EgoNetCloud: Event-based egocentric dynamic network visualization

Note

A quality work on network visualization, this paper proposed a visual analytic tool to display the structure and temporal dynamics of an egocentric dynamic network [1,3].  It considered three important design factors in this work: 1) network simplification: to show all the links in the network graph is meaningless and over the information loading for users. A reasonable way to "prune" the node to highlight the important nodes is necessary. It firstly defined the weighting function by co-author number and ordering. Based on the weighting function, the authors tried four different approaches to pruning the node, to maximize the efficiency function, which maxes the weighting in the sub-graph.
2) temporal network: the temporal information present by horizon graph with an axis of time. It would be a simple task to identify the distribution over time; 3) graph layout: the layout designs with a 2D space. Due to the temporal relationship, the chart divides into several sub-graph that hard to fit by regular force-directed graph layout. They extend the stress model to calculate the ideal design [2].

Points: 1) the research methodology of visual analytic: from design, implantation, case study to user study. The user study design is a useful reference for my research; 2) considering the single publication as an event to form the egocentric network. It may supports to multiple use cases, e.g. urban computing, conference, news event, etc. This system is suitable to explore the relationship of a given dataset, for a temporal and egocentric related tasks; 3) the interaction of slider on time and weighting items is useful for a user to explore the content. It may potentially help a user to understand the deep relationship of the given person. This idea may also link to the explain function in the recommender system.
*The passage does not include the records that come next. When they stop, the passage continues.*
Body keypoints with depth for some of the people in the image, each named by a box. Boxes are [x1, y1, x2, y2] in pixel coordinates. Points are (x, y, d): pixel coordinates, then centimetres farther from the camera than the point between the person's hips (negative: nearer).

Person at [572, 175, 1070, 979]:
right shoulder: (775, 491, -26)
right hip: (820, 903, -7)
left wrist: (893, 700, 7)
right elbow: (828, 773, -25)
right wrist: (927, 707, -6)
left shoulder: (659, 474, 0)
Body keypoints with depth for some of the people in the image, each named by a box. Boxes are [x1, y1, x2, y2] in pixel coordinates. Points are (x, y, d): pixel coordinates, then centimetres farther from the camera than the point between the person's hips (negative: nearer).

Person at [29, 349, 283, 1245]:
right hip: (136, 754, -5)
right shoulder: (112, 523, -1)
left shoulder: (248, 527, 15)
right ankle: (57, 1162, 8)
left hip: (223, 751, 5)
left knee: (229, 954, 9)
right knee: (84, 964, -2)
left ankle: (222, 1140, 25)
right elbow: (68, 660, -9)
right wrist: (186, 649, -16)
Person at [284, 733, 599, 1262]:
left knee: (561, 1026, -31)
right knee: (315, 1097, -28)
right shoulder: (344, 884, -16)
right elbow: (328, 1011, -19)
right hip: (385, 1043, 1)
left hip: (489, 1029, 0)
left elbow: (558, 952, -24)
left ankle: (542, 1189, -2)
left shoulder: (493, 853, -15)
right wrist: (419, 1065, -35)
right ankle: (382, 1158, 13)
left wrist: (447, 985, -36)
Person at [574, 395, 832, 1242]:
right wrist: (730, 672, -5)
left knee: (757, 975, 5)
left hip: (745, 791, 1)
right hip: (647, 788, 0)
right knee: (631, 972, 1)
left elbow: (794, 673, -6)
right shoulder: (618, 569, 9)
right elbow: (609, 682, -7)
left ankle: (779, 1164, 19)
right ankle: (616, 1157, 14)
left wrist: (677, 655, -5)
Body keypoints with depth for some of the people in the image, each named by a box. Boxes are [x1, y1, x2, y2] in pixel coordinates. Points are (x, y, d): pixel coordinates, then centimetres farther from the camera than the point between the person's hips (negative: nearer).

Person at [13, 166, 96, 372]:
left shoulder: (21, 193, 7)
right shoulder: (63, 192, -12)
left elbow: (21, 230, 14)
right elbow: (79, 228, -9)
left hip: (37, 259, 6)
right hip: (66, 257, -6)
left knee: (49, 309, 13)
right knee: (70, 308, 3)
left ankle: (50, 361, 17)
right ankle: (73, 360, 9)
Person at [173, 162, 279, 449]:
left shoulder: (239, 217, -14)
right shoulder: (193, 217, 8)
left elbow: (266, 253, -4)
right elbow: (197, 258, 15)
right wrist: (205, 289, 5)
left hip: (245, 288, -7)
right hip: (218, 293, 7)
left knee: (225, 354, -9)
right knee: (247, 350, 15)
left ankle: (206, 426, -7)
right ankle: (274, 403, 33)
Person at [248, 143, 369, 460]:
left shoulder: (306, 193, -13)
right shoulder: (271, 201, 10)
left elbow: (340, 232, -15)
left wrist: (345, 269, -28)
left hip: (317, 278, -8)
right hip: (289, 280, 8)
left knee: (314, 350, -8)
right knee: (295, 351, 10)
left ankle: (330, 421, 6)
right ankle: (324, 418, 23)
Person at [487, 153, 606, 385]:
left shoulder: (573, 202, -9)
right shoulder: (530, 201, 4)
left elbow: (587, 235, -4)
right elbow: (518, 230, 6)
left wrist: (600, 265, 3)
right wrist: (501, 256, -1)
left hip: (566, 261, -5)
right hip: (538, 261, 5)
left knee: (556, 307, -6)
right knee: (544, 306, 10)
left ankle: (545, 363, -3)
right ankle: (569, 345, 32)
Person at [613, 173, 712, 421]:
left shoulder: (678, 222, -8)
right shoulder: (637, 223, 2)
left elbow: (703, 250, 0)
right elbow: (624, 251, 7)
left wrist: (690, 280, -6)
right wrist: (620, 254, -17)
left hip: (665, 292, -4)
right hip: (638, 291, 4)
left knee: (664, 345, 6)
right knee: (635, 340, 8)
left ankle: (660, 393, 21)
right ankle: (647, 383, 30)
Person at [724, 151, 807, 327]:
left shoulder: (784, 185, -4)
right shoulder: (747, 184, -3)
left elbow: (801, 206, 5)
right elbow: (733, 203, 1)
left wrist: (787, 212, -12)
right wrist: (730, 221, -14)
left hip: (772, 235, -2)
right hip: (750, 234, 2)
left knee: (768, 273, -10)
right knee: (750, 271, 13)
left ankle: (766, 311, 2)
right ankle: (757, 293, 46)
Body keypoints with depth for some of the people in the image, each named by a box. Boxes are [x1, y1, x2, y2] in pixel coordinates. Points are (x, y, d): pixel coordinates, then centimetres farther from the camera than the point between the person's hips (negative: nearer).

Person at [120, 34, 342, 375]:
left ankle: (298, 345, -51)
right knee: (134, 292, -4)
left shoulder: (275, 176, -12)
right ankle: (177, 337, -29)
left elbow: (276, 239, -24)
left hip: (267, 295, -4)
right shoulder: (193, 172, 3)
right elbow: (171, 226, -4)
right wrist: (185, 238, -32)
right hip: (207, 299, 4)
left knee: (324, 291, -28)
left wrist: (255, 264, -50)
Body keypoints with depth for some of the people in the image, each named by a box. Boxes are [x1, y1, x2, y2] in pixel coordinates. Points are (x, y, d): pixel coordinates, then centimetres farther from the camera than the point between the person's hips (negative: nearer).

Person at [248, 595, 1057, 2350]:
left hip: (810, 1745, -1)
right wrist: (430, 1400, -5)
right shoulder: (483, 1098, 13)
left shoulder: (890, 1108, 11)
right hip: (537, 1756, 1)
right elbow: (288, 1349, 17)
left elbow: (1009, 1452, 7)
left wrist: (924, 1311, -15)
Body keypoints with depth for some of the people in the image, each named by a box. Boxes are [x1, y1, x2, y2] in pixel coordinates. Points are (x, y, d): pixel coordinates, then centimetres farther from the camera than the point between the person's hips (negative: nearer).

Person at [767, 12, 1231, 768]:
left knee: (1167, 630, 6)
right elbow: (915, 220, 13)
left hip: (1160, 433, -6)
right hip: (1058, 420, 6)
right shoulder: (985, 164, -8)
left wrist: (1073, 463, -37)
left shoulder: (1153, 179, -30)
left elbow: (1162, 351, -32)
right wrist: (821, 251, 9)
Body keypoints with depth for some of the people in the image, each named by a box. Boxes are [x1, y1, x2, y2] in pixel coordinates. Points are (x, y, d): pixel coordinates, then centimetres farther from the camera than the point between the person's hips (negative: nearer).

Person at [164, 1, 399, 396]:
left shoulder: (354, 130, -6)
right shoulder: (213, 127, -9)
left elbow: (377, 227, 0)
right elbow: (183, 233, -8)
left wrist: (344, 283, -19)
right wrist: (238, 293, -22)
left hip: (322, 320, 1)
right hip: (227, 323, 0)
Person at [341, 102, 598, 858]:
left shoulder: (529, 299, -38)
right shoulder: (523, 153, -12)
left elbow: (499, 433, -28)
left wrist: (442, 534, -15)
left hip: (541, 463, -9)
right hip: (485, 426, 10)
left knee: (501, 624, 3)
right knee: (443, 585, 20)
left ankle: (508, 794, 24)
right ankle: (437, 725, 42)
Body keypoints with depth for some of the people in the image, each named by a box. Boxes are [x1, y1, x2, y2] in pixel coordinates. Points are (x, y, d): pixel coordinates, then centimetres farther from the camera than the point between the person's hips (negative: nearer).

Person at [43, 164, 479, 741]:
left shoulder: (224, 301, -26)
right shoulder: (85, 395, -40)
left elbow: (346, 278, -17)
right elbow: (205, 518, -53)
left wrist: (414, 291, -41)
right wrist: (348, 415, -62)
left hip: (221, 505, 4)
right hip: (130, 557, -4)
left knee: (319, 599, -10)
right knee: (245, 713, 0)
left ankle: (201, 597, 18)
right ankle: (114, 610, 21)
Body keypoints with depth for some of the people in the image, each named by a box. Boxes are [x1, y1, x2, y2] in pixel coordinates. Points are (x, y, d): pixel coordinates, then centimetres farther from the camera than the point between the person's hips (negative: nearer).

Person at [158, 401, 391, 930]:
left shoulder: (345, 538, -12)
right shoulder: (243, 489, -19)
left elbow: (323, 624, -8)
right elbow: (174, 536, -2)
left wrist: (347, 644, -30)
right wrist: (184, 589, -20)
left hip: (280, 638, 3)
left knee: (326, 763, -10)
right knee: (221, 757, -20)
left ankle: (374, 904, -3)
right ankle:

A worth to read citation [4].

Reference
  1. Liu, Qingsong, et al. "EgoNetCloud: Event-based egocentric dynamic network visualization." Visual Analytics Science and Technology (VAST), 2015 IEEE Conference on. IEEE, 2015.
  2. Gansner, Emden R., Yehuda Koren, and Stephen North. "Graph drawing by stress majorization." International Symposium on Graph Drawing. Springer Berlin Heidelberg, 2004.
  3. Shi, Lei, et al. "1.5 d egocentric dynamic network visualization." IEEE transactions on visualization and computer graphics 21.5 (2015): 624-637.
  4. Zheng, Yixian, et al. "Visual Analytics in Urban Computing: An Overview." IEEE Transactions on Big Data 2.3 (2016): 276-296.